* _Exercise description_:
In every line of the records, look for "with", then report how many lines have it and nothing else.

* _Extracted records_:
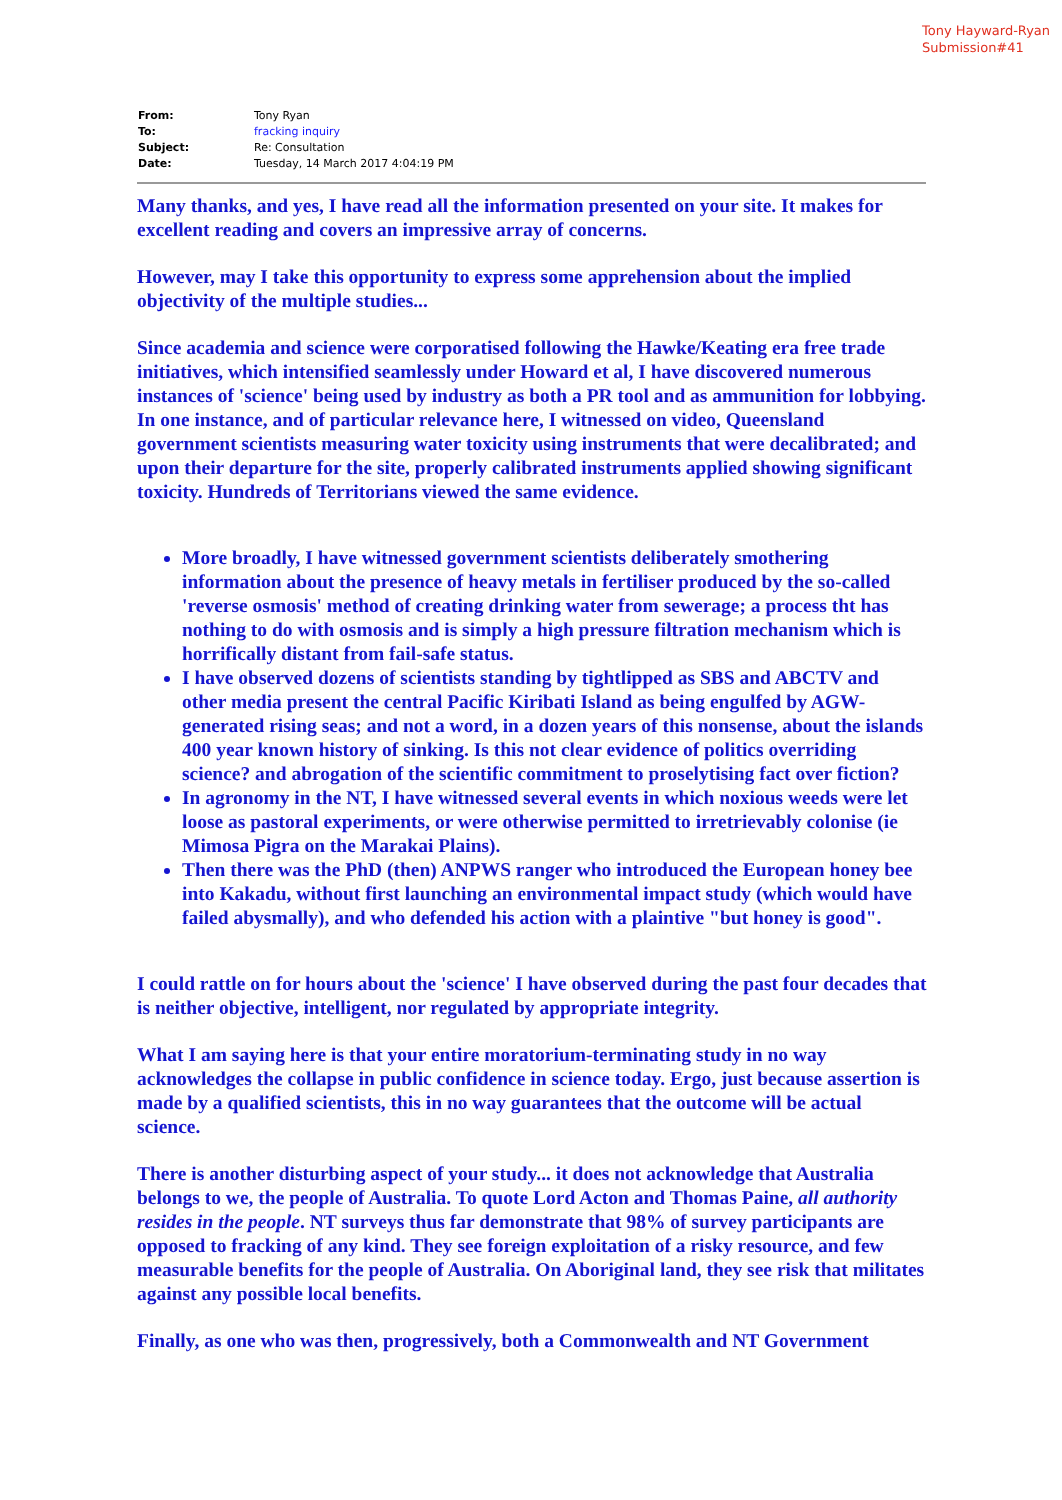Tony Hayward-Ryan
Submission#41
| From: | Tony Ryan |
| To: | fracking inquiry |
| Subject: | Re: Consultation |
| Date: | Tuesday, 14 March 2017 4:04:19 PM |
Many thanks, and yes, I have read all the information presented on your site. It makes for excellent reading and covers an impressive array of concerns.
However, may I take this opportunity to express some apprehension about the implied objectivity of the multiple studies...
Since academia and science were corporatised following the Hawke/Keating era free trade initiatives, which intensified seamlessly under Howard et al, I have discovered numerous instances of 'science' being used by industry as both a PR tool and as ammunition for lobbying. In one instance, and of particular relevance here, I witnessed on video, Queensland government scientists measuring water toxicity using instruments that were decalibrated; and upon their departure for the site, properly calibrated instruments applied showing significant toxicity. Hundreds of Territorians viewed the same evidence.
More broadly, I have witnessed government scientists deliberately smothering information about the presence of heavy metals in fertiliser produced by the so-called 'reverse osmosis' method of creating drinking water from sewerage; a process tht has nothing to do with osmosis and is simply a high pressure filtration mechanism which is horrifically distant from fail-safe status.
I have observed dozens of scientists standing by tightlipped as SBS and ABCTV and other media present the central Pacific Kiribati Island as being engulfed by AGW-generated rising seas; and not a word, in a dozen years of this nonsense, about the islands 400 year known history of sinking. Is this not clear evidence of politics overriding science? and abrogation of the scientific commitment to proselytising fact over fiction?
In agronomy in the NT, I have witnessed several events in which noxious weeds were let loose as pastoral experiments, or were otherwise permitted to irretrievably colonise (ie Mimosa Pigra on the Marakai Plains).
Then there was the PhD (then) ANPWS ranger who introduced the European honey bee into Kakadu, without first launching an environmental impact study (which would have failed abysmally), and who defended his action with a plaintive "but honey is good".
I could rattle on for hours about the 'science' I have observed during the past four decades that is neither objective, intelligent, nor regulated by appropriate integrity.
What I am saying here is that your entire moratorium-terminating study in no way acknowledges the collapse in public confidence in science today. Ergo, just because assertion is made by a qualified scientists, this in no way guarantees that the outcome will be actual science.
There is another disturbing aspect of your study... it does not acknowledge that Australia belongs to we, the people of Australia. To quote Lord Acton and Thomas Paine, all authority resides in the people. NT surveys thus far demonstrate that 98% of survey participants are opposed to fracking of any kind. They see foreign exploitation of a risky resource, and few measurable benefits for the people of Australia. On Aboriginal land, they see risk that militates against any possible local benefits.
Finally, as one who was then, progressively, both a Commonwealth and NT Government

* _Exercise output_:
2